The Corpora Games All-inclusive games machine translation

Sarah Theroine, María Isabel Rivas Ginel, Eva Vanmassenhove, Éric Poirier, Loïc Barrault, Felix Hoberg, Izabella Thomas, Lucie Bernard, Oliver Czulo and Sebastian Vincent

The All-inGMT project, funded by the ISITE BFC and the «Investissement d’Avenir» programmes, was created as a response to the needs of our contemporary society and is niched at the intersection of matters dealing with personal identity, new technologies, video games, and current practices in the translation market. Nowadays we can observe that the community strives to find solutions to erase gender binarity from our language and transition towards inclusivity. Nevertheless, in the field of translation, the increasing adoption of Machine Translation (MT) systems threatens these efforts due to the gender bias they generate and their inability to detect and reproduce inclusive language. Moreover, the particularities of the video game localisation field—i.e. lack of visual environment, lack of text linearity, use of variables, and constant changes in the source text—in combination with the use of MT systems further complicate the task of dealing with gender. As such, professional localisers struggle to identify the gender of the character or the addressee in a conversation and are prone to cause mistranslations (Theroine et al., 2021).

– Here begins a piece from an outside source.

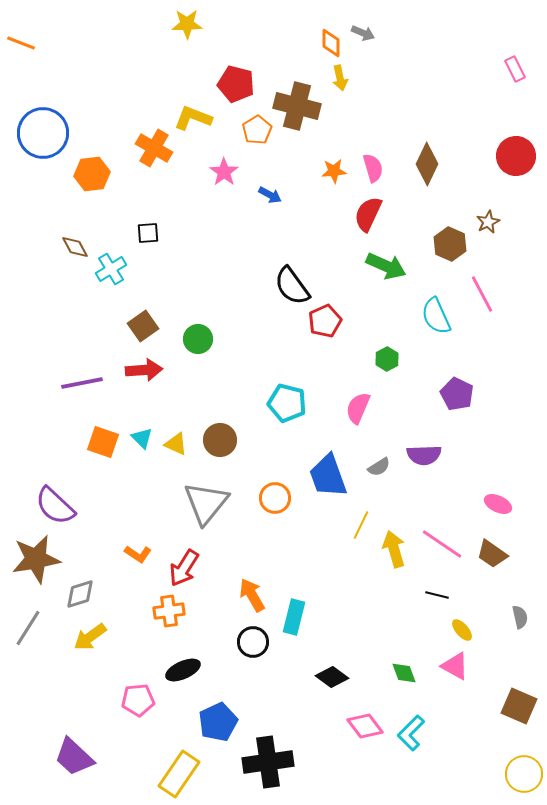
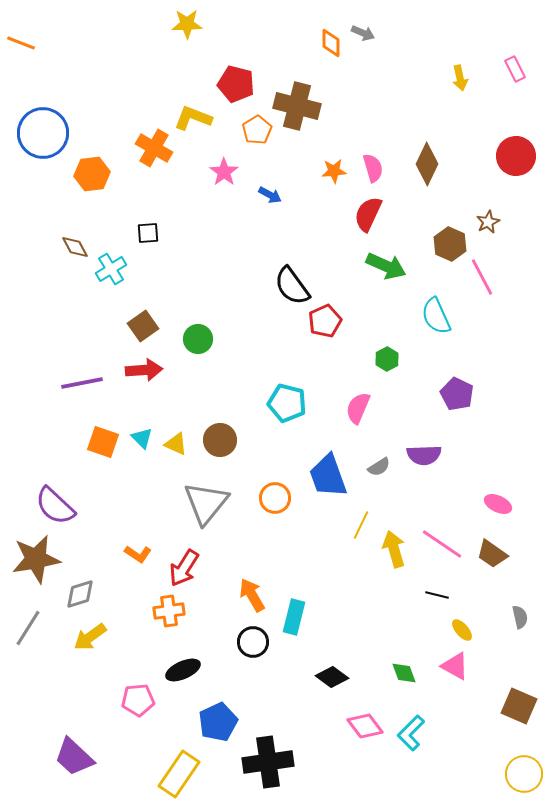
yellow arrow at (340, 78): moved 120 px right
pink line at (482, 294): moved 17 px up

Numerous papers have studied the causes and occurrences of gender bias due to MT and translation scholars have focused on reducing their impact (Stanovsky et al., 2019; Saunders et al., 2020; Savoldi et al., 2021) as well as tackling the issue of inclusivity, neutral language, and neutralisation (Vanmassenhove et al., 2021). All-inGMT aims at applying these endeavours to the field of video game localisation by conceiving an NMT system specially trained to deal with non-binary characters from English to French. The base of the one-year-long project is a corpus compiled from video games already translated by humans that contain at least one non-binary character and use techniques of neutralisation, reformulation, and newly created pronouns. This paper will present the current status of the project as well as the different methods used to improve the quality of the collected data, the preliminary results, and the techniques involved in augmenting the quantity of the materials. The latter has mostly consisted of re-writing the scripts both to create a second version of the said batch of data by paraphrasing, summarising, and artificially increasing the number of non-binary characters as well as including texts from other sources.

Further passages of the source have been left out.